Crying Out Loud by Cath Staincliffe (Severn House Publishers 2011)

Strangeways is just north of the city centre, a couple of minutes’ drive from Victoria train station. The tall watchtower is Italianate in style, a landmark I could see as I drove closer. It’s a familiar feature of the city skyline. The building is Victorian Gothic – red and cream brick, and the main entrance boasts two rounded towers and steeply pitched roofs. The prison was designed by Alfred Waterhouse, the same man who had done Manchester’s town hall. Strangeways is a panopticon design: the wings run off from the central vantage point – like spokes from a wheel.

They don’t actually call it Strangeways any more; it was renamed HMP Manchester in the wake of the riots that destroyed most of the original buildings. The worst riots in the history of the penal system. On April Fool’s Day, 1990 it all kicked off.

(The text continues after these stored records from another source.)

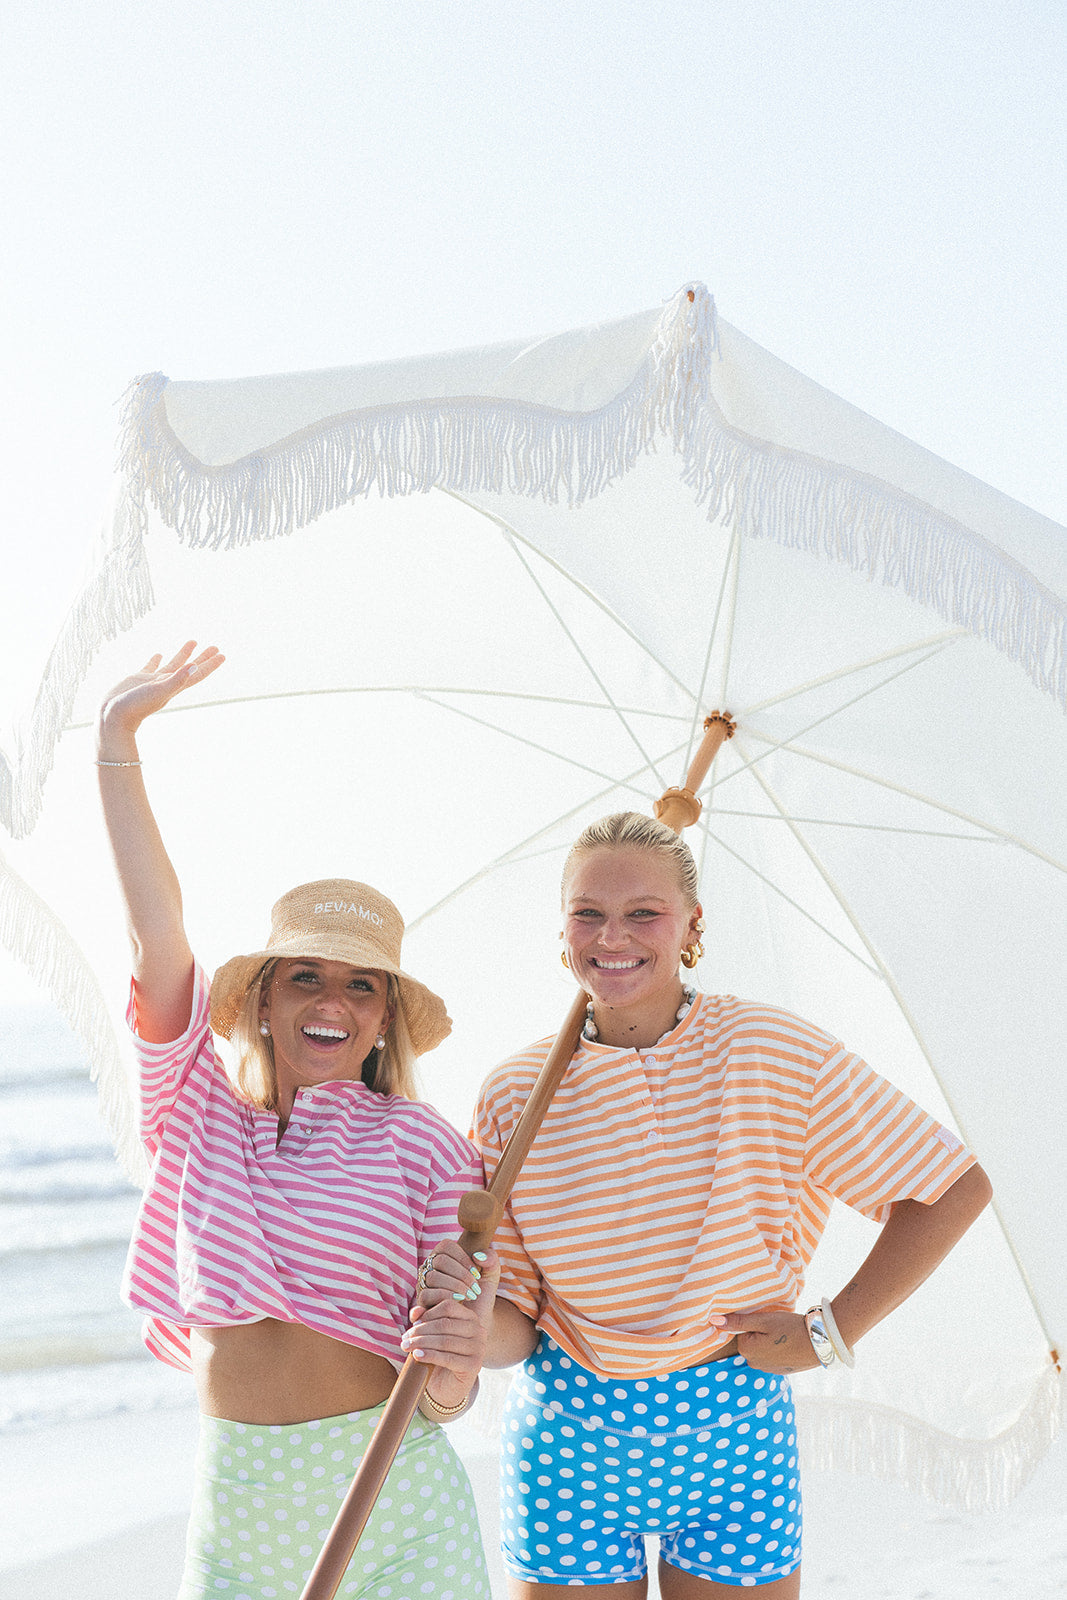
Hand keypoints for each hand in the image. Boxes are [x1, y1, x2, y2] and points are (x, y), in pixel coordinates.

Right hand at [96, 642, 224, 756]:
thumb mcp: (158, 691)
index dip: (210, 665)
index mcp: (174, 686)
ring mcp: (152, 682)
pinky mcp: (138, 679)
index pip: (196, 673)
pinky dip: (156, 660)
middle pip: (189, 668)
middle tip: (215, 647)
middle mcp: (166, 683)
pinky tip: (159, 654)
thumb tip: (195, 666)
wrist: (112, 717)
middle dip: (202, 657)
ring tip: (192, 642)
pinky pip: (151, 667)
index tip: (222, 654)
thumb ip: (177, 679)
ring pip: (172, 665)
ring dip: (183, 655)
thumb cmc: (136, 706)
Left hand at [401, 1241, 500, 1408]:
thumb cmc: (439, 1351)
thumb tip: (414, 1310)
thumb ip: (428, 1311)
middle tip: (404, 1336)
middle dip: (421, 1326)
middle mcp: (479, 1328)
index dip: (432, 1304)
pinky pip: (447, 1356)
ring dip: (420, 1341)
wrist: (447, 1386)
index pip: (452, 1301)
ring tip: (406, 1345)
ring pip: (444, 1337)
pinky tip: (417, 1356)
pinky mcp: (471, 1367)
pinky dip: (429, 1354)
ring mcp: (478, 1348)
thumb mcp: (434, 1328)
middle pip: (446, 1318)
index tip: (415, 1315)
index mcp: (472, 1313)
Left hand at [716, 1309, 820, 1373]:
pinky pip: (773, 1356)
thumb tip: (713, 1320)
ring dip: (769, 1341)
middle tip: (777, 1326)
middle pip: (751, 1340)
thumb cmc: (790, 1328)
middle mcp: (754, 1364)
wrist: (821, 1343)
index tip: (767, 1319)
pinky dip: (778, 1349)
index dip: (754, 1322)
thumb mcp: (763, 1320)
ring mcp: (768, 1369)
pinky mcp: (781, 1371)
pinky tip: (790, 1343)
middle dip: (760, 1332)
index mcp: (747, 1351)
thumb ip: (738, 1321)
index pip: (741, 1330)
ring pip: (762, 1348)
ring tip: (785, 1334)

A group of prisoners had decided to accelerate their protest against inhuman conditions: the rotten food, men held three to a cell (cells twelve foot by eight and built for one), the degrading business of slopping out, the lack of visits, of free association, the racism and brutality of many guards. The ringleader, Paul Taylor, spoke after Sunday morning’s chapel service and when guards intervened, the prisoners got hold of some keys. Taylor escorted the chaplain to safety and then declared it was time for some free association. It lasted for twenty-five days. The leaders of the riot spent much of the time up on the high rooftops, communicating with the press and waving clenched fists for the photographers on board the helicopters swooping above them. Iconic images.

I remember the sense of dread and panic as the early reports came in: stories of prisoners being torn apart, of twenty dead, of people burnt alive, of hundreds of inmates breaking into the segregation unit where the paedophiles and informers were held, hauling them into kangaroo courts where summary justice was doled out, victims castrated and dismembered in orgies of operatic violence. The men on the roof had hung out a home-made banner: a sheet with the words No Dead daubed on it. Among the clamour of moral outrage and lurid speculation one or two more measured accounts were heard; the local journalists built up a rapport with the protesters and made every effort to give an accurate account of events. There was great sympathy for the prisoners’ cause in the city and beyond. And the eventual truth was that two men had died. Both in hospital, not in the prison: a prison warder who had suffered a heart attack and a man on remand for sex offences who had been beaten. No one ever stood trial in either case. The prison was effectively destroyed and when it was rebuilt along with the new name there was a change in conditions.